Son émotion fut telle, qu’il se mit à pousser des cris, et il lâcha le poussin qui courut sur sa poitrine. Le café était plein de monde. Les buveurs se précipitèrent, envahirent la chambre, firent cercle comme autour d’un saltimbanque, et la vieille étant arrivée cueillit avec précaution la bestiole blottie sous la barbe de son mari.

Personne ne parlait plus. C’était par un jour chaud d’avril. On entendait par la fenêtre ouverte glousser la poule jaune appelant ses nouveau-nés.

Toine, qui suait d’émotion, d’angoisse, d’inquiétude, murmura :

— J’en ai encore un sous le bras gauche, à c’t’heure.

Sa femme plongea dans le lit sa grande main maigre, et ramena un second poussin, avec des mouvements soigneux de sage-femme.

Les voisins voulurent le voir. On se le repassa, en le considérant attentivement comme s’il eût été un phénomène.

Pendant vingt minutes, il n’en naquit pas, puis quatre sortirent en même temps de leurs coquilles.

Ce fut une grande rumeur parmi les assistants. Et Toine sourit, content de son succès, commençant à s’enorgueillir de cette paternité singulière. On n’en avait pas souvent vu comme lui, tout de même ! C’était un drôle d’homme, vraiment !

Il déclara :

— Ça fait six. Nom de nom qué baptême.

Et un grand rire s’éleva dans le public. D’autres personnes emplissaient le café. D’autres encore attendaient devant la porte.

On se demandait :

— Combien qu’i en a ?

— Y en a six.

La mère Toine portait à la poule cette famille nouvelle, et la poule gloussait éperdument, hérissait ses plumes, ouvrait les ailes toutes grandes pour abriter la troupe grossissante de ses petits.

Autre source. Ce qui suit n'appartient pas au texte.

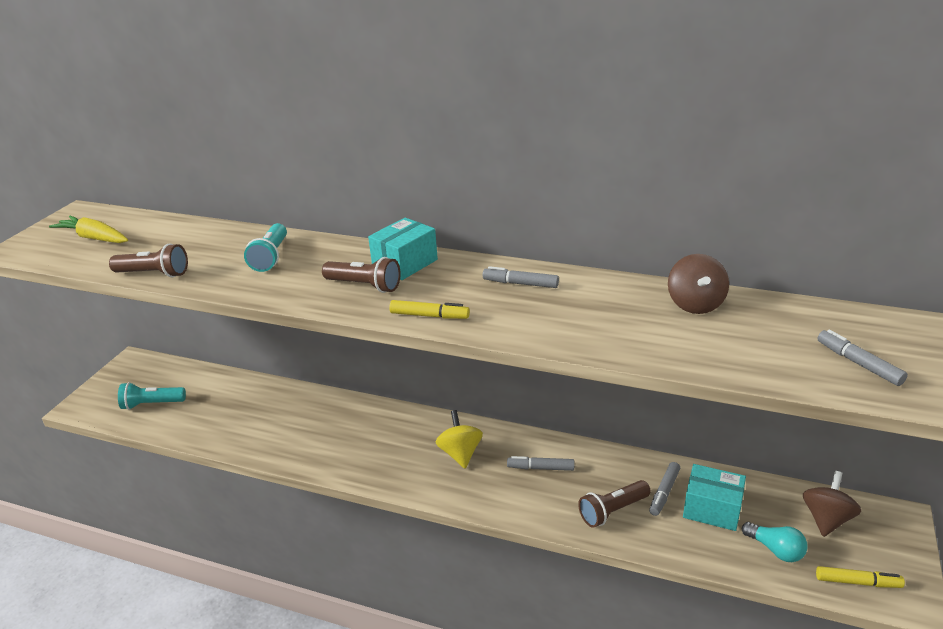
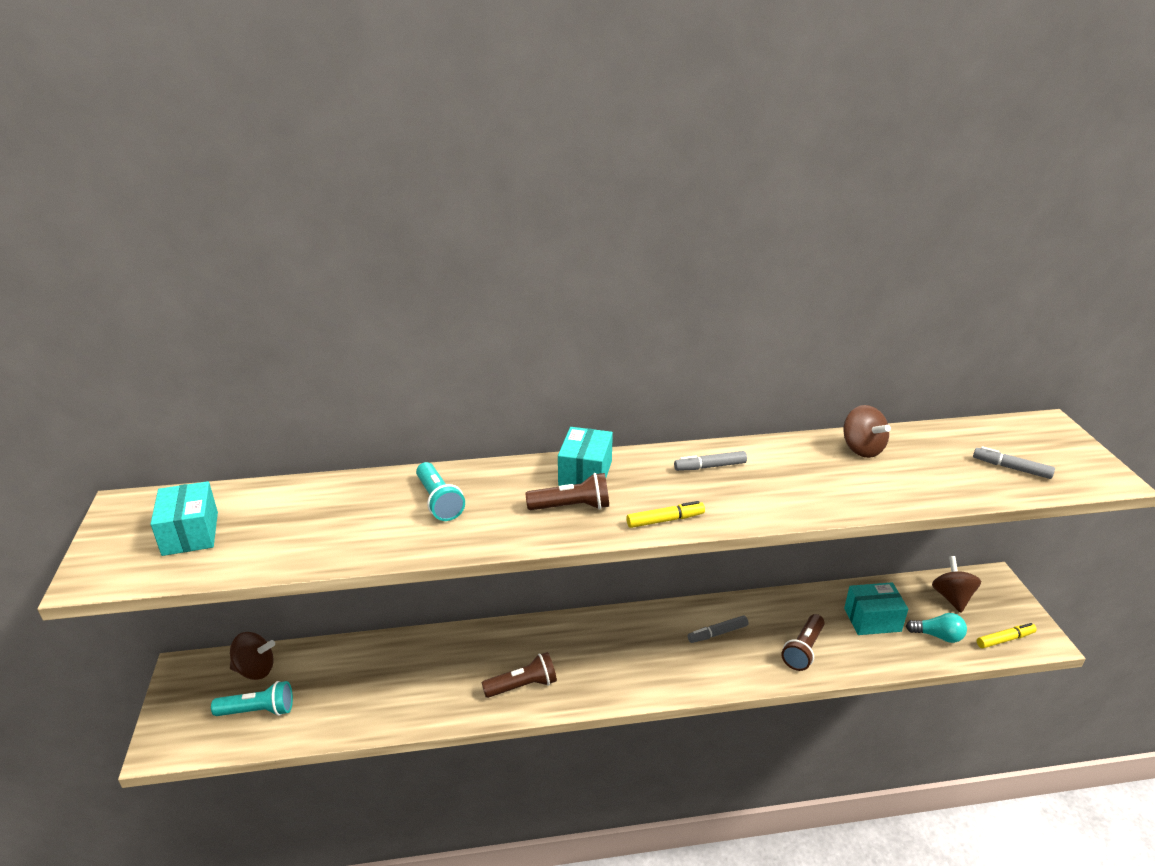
camera: 30 degrees left, 0 degrees up
(94, 238) = (190, 533): yellow carrot -> turquoise box
(152, 404) = (258, 711): turquoise flashlight -> turquoise flashlight turned 150 degrees counterclockwise
(154, 274) = (323, 556): brown flashlight -> brown flashlight (523, 686)
(173, 376) = (255, 670): none -> brown spinning top
(460, 453) = (638, 645): yellow spinning top -> none
(664, 492) = (828, 619): grey marker -> none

— En v’là encore un ! cria Toine.

Il s’était trompé, il y en avait trois ! Ce fut un triomphe. Le dernier creva son enveloppe à sept heures du soir. Tous les œufs étaient bons ! Et Toine, affolé de joie, délivré, glorieux, baisa sur le dos le frêle animal, faillit l’étouffer avec ses lèvres. Il voulut le garder dans son lit, celui-là, jusqu’au lendemain, saisi par une tendresse de mère pour cet être si petiot qu’il avait donné à la vie ; mais la vieille l’emporta comme les autres sans écouter les supplications de son homme.

Les assistants, ravis, s’en allèrent en devisant de l’événement, et Horslaville, resté le dernier, demanda :

— Dis donc, pé Toine, tu m’invites à fricasser l’premier, pas vrai ?

À cette idée de fricassée, le visage de Toine s’illumina, et le gros homme répondit :

— Pour sûr que je t’invite, mon gendre.


Toine a paru dans le Gil-Blas du mardi 6 janvier 1885, sous la signature : Maufrigneuse.